O financiamento público das campanhas avançou em vários países a partir da segunda metade do século XX, como mostra o trabalho “A responsabilidade das empresas no processo eleitoral” realizado em 2010 pelo Instituto Ethos e pela Transparência Internacional. Mas se ele se fazia presente em 59% dos países democráticos em 2003, como constatou a ONG Idea International, em nenhum deles as despesas das eleições eram bancadas exclusivamente com recursos do Estado. No Brasil, esse financiamento tornou-se mais significativo a partir de 1995 com a criação do Fundo Partidário.

É impossível saber quanto o fundo efetivamente representa na receita total dos partidos porque parte significativa das doações ainda é feita “por baixo do pano”. “Não é possível menosprezar o pode econômico das grandes empresas. Elas ganham licitações, super-faturam os preços por meio de aditivos e financiam as campanhas com recursos do caixa 2”, comenta Avritzer. “Nesse contexto, o financiamento público pode aumentar a transparência e diminuir a corrupção.” Mas quem garante que as empresas não continuarão bancando seus candidatos? “O financiamento exclusivamente público não resolve o problema e pode ser até pior. Alguns candidatos continuarão recebendo recursos das companhias de forma ainda menos transparente do que agora”, diz o professor de direito penal da Universidade de Direito da FGV-Rio, Tiago Bottino.

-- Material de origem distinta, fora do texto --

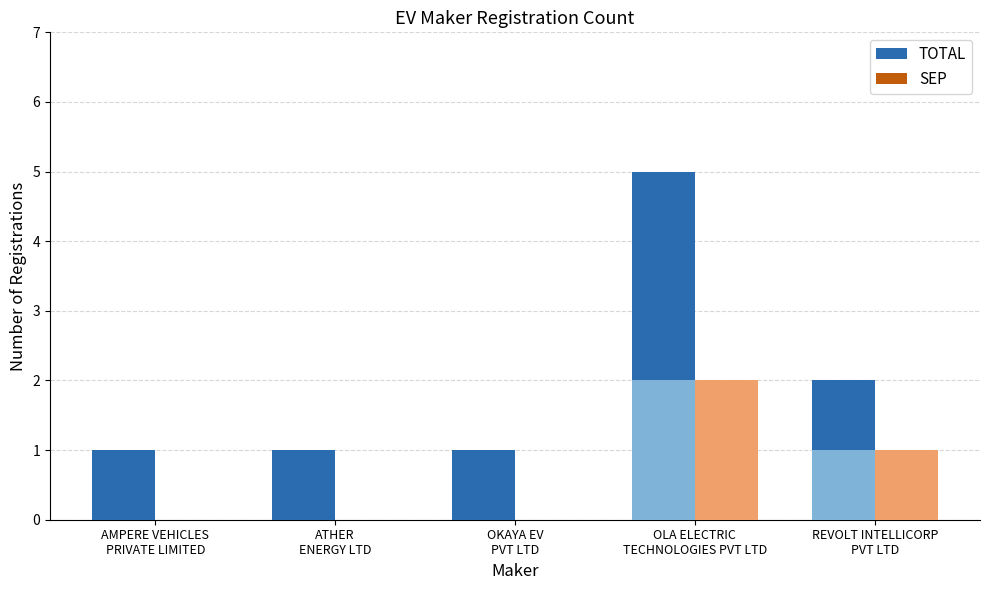

Which category has the lowest value across all series?

AMPERE VEHICLES
PRIVATE LIMITED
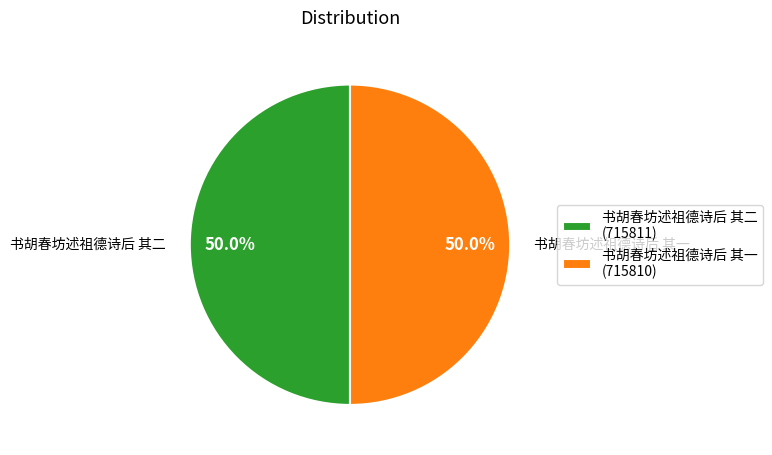

What percentage is NOT represented by 书胡春坊述祖德诗后 其一?

50.0%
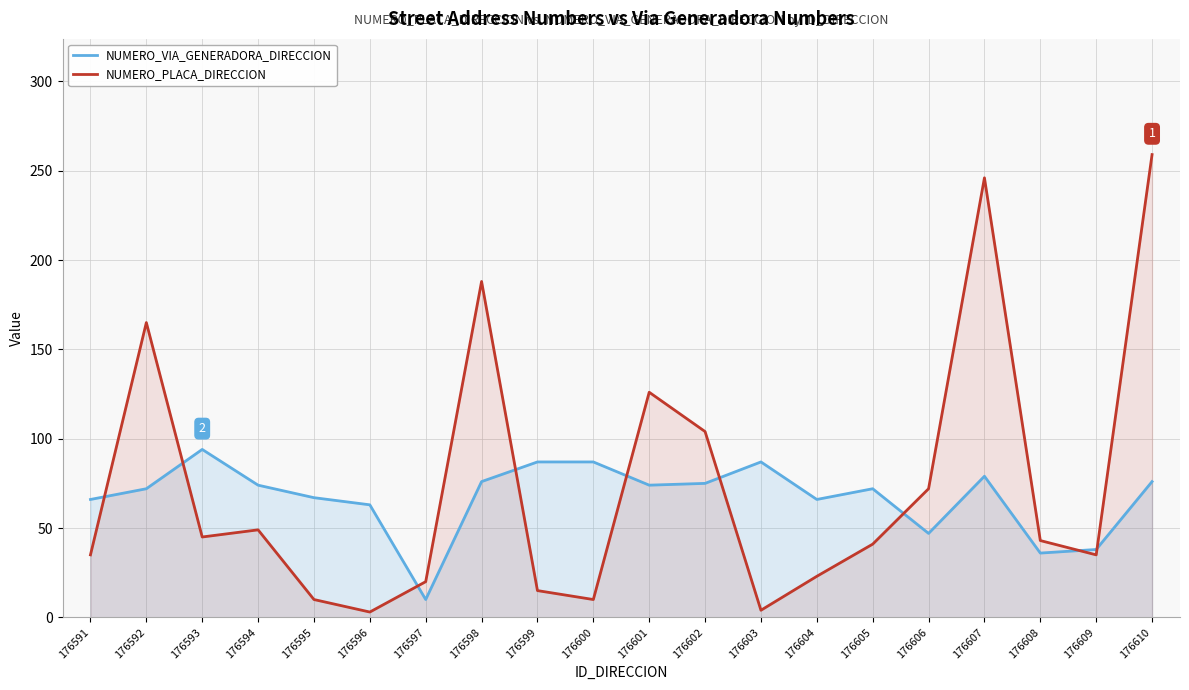

True or false: NUMERO_VIA_GENERADORA_DIRECCION has a value of 136 at 176593.

False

No entanto, é impossível ignorar o fato de o financiamento privado privilegiar os políticos com acesso aos recursos do mundo empresarial. “Alguns candidatos passam parte considerável dos mandados arrecadando fundos para financiar as campanhas. Uns fazem isso de forma lícita, outros, de maneira ilícita, que abre uma enorme brecha para a corrupção”, explica Abramovay. Nesse contexto, recursos públicos podem tornar a disputa pelos votos mais igualitária, nesses tempos em que as despesas eleitorais sobem à estratosfera.

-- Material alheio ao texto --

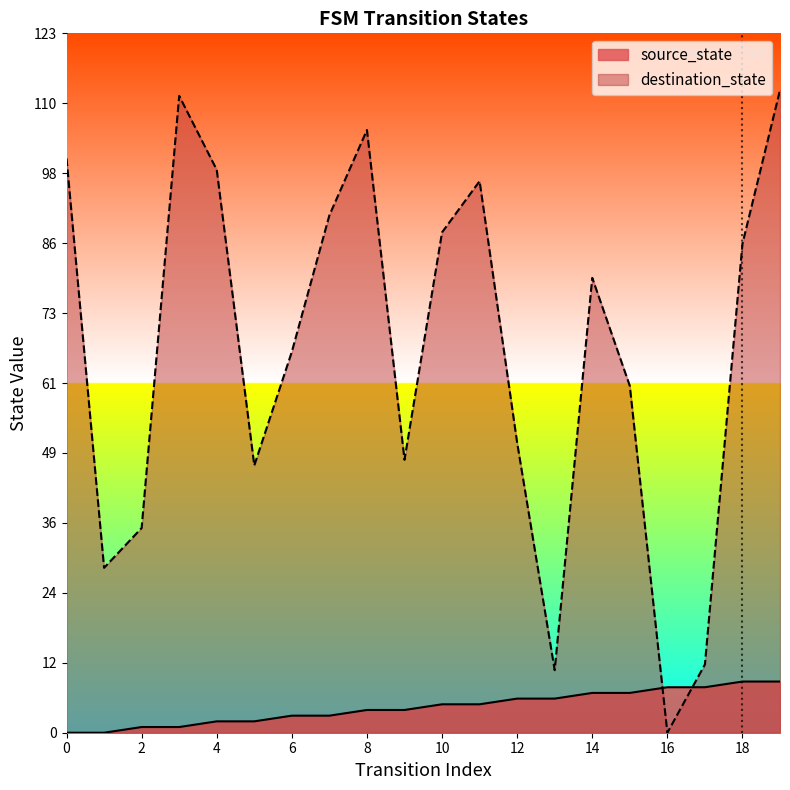

Count the source_state values in the range 2 to 7.

12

Em 2008, os 11 candidatos à Prefeitura de São Paulo declararam à Justiça Eleitoral que iriam gastar R$ 96,1 milhões. Neste ano, os 12 candidatos preveem gastos de R$ 341,5 milhões, 255% a mais.

Para os especialistas, mais importante que a origem dos recursos para o financiamento eleitoral é a transparência do processo, o estabelecimento de regras claras e a fiscalização para garantir o cumprimento. E, também, a fixação de penalidades mais duras para quem se desviar da rota, como a inegibilidade de quem for condenado pela Justiça Eleitoral durante um certo período de tempo. Nessas eleições, alguns juízes eleitorais estão exigindo a adoção dos princípios da Lei da Transparência pelos candidatos.